No entanto, para integrar a IA – que ele descreveu poeticamente como “esse ingrediente mágico e alucinante” – e redefinir processos de negócios essenciais ou aprimorar as experiências dos clientes, é fundamental contar com um suporte substancial e especializado.
“Isso exige talento de IA aplicada de alto calibre, algo que a maioria das empresas não possui”, declarou Taylor, apontando para a escassez de profissionais qualificados como um dos principais gargalos para a adoção generalizada da IA.
Os executivos da Ode descrevem sua equipe como composta por engenheiros de software generalistas de elite, com mais da metade deles tendo experiência como ex-fundadores de startups. Essa característica confere à equipe uma mentalidade empreendedora e de resolução de problemas.
Conforme Siegel, esses profissionais são capazes de “equilibrar um problema técnico realmente desafiador e, ao mesmo tempo, assumir algo do início ao fim”, indicando uma rara combinação de profundidade técnica e capacidade de execução completa de projetos.
Um executivo da Blackstone, ao descrevê-los, os definiu como engenheiros “adultos”, comparando-os a “forças especiais” em vez de um exército de engenheiros de campo (FDEs).
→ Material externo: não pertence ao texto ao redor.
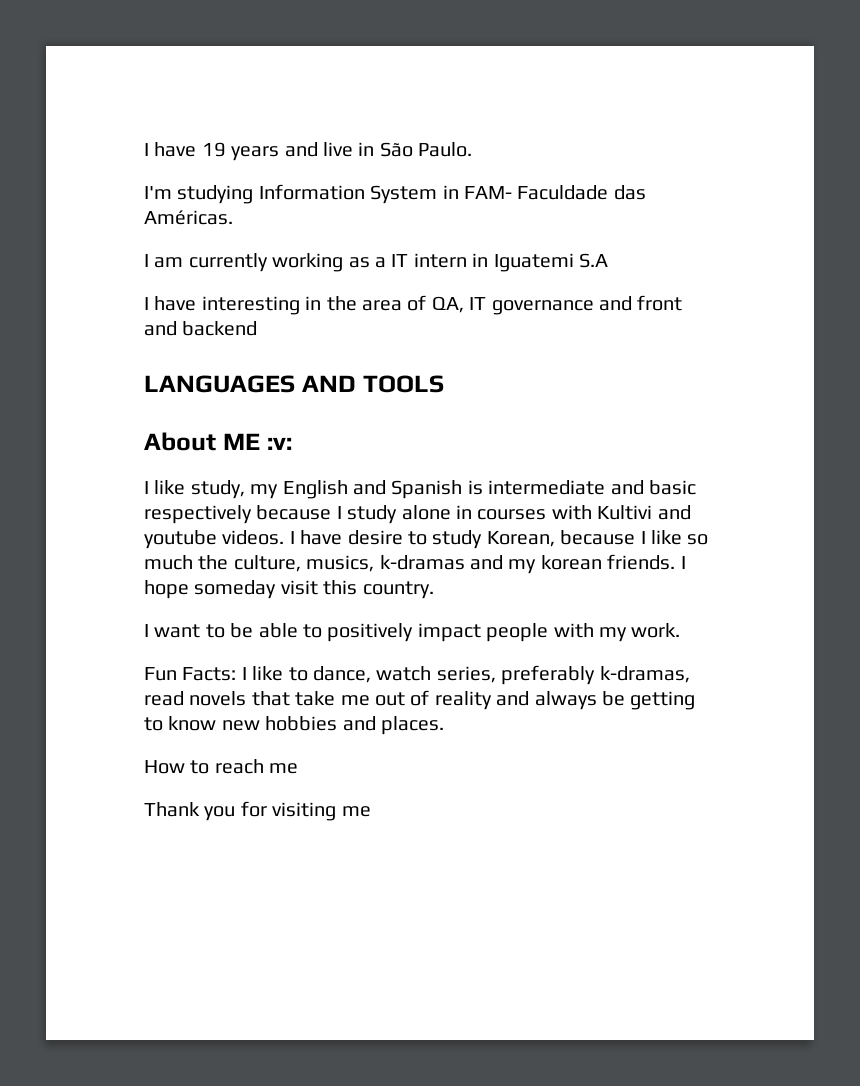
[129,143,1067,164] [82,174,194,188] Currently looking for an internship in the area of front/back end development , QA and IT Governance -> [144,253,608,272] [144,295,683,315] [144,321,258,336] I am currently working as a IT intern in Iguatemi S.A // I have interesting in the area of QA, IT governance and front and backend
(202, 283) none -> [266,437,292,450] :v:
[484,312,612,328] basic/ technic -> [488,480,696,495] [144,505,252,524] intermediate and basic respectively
Essa analogia ressalta a alta qualificação e a capacidade de atuação estratégica e tática da equipe da Ode.
Fontes próximas à joint venture informam que a demanda por equipes de engenheiros de campo altamente especializados, como os da Ode, excede em muito a oferta disponível no mercado global. Essa escassez valoriza ainda mais a proposta da empresa.
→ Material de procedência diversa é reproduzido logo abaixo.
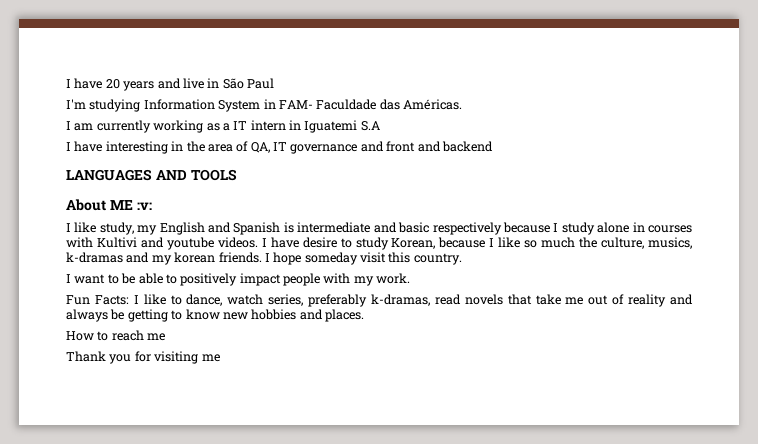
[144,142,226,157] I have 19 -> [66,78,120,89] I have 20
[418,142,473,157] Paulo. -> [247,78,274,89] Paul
O objetivo da Ode é manter uma trajetória de expansão contínua, incluindo a internacionalização de suas operações, ao mesmo tempo em que preserva seu posicionamento de empresa boutique, focada em qualidade e personalização. Isso implica a realização de avaliações constantes para mensurar o impacto comercial tangível das implementações de IA, garantindo que o valor prometido se traduza em resultados concretos para os clientes, em um cenário global onde o talento em engenharia de ponta é cada vez mais disputado e essencial para a inovação.